CVS Health quietly donated a staggering amount to a dark money group advocating against health care access

CVS Health quietly donated a staggering amount to a dark money group advocating against health care access
Yeungb / Wikimedia Commons

University of North Carolina Hospitals at Chapel Hill


Last year, as the United States was ravaged by the coronavirus pandemic, CVS Health donated a staggering amount of money to a dark money group that advocated for limiting health care access.

According to The Intercept, CVS Health which also owns the health insurance company Aetna along with countless pharmacies and walk-in clinics nationwide, donated a total of $5 million to Partnership for America's Health Care Future (PAHCF), an advocacy group in opposition of Medicare for All.

The massive donation is considered the largest financial contribution on record although PAHCF is classified as a 501(c)(4) organization and not required to publicly disclose information about its donors. Reports about CVS Health's donation come months after PAHCF embarked on a political sweep of voters in Democratic primary states as they urged voters to push back against the promotion of Medicare for All.

The group also targeted the states that are embracing the public health option. The publication notes that "the group hired local lobbyists and aired advertisements designed to discourage state legislators from voting for the plan." Leading up to the presidential election back in November, the group began circulating anti-Medicare for All ads again.

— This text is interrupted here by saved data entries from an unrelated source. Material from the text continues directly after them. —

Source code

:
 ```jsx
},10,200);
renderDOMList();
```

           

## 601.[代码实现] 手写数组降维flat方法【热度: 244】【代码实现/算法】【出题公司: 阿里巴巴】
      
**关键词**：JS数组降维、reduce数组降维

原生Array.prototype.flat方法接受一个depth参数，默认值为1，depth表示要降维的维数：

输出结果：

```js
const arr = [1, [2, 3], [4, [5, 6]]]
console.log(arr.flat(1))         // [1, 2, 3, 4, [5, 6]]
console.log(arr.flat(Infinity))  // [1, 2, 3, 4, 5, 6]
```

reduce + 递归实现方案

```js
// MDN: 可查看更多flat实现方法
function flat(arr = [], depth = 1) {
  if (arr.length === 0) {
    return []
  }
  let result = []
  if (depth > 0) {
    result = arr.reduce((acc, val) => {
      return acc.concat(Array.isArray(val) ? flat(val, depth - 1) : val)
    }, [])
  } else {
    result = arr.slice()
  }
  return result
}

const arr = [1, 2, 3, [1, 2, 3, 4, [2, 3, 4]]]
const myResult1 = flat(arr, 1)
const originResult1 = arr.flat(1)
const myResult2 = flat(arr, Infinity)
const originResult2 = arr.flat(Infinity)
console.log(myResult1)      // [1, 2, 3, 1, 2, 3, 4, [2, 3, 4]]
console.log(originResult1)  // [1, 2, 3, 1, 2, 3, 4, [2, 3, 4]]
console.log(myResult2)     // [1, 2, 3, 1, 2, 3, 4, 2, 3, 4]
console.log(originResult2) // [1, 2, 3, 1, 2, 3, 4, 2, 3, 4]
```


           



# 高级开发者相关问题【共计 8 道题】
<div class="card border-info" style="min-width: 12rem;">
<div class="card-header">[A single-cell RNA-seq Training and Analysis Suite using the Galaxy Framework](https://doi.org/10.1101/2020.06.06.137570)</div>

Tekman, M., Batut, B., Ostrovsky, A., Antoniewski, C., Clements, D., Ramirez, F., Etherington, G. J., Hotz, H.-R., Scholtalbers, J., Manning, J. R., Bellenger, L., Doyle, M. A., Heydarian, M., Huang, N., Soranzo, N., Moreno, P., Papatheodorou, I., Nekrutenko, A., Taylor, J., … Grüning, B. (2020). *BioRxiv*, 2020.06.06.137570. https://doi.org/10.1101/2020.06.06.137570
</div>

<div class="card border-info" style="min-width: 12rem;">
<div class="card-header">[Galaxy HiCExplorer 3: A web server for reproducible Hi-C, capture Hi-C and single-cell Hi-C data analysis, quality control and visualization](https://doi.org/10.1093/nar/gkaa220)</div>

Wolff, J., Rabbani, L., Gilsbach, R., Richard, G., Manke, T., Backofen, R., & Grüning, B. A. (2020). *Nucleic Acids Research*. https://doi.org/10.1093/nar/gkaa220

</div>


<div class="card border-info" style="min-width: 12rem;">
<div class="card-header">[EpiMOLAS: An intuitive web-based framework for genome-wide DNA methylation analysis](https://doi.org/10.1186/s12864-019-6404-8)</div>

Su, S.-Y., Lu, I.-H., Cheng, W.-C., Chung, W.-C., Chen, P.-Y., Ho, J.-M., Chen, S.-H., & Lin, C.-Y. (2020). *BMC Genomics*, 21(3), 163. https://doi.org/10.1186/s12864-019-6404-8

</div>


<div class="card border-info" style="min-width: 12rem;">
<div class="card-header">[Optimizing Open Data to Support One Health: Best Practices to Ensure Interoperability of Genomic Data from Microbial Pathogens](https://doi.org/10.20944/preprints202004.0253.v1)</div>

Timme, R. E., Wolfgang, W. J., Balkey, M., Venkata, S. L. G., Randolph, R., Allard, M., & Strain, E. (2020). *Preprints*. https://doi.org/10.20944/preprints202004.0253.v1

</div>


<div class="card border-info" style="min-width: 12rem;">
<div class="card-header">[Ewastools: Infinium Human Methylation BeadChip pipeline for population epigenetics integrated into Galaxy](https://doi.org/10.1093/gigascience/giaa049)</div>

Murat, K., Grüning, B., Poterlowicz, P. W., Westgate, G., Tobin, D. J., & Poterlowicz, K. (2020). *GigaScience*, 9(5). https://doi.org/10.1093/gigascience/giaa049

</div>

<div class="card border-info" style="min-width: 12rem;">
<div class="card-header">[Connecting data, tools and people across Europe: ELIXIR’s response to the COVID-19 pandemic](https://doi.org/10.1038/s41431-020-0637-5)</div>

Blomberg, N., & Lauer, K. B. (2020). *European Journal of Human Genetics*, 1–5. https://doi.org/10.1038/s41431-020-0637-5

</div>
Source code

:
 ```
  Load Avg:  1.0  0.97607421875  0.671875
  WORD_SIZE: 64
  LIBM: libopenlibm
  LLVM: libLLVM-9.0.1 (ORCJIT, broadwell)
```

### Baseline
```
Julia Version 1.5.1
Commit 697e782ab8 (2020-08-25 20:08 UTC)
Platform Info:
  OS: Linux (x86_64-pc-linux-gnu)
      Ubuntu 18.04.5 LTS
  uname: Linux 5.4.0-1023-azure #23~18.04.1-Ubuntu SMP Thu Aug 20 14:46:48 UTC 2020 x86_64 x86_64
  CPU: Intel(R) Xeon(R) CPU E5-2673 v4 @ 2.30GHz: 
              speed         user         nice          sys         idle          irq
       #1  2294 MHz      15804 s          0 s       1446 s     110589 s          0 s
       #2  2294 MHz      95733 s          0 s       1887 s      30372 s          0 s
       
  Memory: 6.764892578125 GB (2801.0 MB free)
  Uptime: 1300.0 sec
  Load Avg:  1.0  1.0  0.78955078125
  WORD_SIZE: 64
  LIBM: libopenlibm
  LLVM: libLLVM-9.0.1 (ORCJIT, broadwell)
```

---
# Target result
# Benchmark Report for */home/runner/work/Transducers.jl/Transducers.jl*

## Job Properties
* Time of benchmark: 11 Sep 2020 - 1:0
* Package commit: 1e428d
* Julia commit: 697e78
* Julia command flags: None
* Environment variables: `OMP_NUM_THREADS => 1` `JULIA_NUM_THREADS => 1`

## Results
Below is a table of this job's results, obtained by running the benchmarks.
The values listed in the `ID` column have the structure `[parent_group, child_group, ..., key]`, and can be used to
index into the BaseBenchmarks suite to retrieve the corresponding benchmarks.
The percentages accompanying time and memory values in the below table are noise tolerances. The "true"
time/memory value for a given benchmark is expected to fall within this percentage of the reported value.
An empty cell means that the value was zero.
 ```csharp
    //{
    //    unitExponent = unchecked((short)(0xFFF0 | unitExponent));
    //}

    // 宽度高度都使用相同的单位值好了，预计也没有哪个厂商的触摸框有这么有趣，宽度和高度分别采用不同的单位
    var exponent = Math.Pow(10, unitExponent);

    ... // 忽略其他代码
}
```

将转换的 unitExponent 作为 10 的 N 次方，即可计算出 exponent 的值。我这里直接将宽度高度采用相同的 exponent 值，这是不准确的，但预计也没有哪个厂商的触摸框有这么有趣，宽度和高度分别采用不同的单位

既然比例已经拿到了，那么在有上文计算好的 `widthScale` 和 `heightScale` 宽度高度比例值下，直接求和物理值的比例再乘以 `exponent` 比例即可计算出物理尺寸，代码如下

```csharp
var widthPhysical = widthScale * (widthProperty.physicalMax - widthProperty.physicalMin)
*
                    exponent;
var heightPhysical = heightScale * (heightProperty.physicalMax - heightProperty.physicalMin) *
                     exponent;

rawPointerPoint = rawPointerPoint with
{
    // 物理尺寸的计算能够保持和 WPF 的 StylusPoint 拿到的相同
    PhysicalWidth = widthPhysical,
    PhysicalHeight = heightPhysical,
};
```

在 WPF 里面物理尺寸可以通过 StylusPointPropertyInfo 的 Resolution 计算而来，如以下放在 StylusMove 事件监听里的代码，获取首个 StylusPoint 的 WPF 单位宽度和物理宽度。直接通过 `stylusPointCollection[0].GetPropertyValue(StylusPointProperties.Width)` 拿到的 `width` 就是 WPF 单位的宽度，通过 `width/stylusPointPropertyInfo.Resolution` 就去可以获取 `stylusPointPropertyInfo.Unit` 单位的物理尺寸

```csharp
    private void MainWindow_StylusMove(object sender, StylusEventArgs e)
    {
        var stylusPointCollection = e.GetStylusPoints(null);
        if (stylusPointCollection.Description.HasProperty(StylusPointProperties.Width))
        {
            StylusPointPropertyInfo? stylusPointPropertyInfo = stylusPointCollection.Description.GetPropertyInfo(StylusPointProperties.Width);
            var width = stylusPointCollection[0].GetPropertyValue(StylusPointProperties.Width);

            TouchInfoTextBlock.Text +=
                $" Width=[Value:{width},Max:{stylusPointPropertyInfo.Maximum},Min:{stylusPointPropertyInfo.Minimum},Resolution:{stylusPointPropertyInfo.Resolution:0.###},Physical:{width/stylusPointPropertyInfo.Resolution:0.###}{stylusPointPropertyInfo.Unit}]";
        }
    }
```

While CVS Health has remained mum about the donation, CVS Health chief executive officer Karen S. Lynch penned a letter to Connecticut Gov. Ned Lamont (D) that also appeared to coincide with PAHCF's stance on the public option.

Despite CVS Health and PAHCF's push back, watchdogs like the Center for Health and Democracy argue that the group "is merely a lobbying front to preserve the profits and market share of private health providers and insurers."

Wendell Potter, who serves as president of the Center for Health and Democracy, weighed in on how profitability has ultimately jeopardized the most important aspect of health care: caring for those in need. "The story of healthcare in America is about profit-driven corporations versus Americans who need care," said Potter.

He added, "Make no mistake: As long as their billions in profits are threatened, the front group for the health insurance industry will spend whatever it takes to keep the status quo exactly the way it is."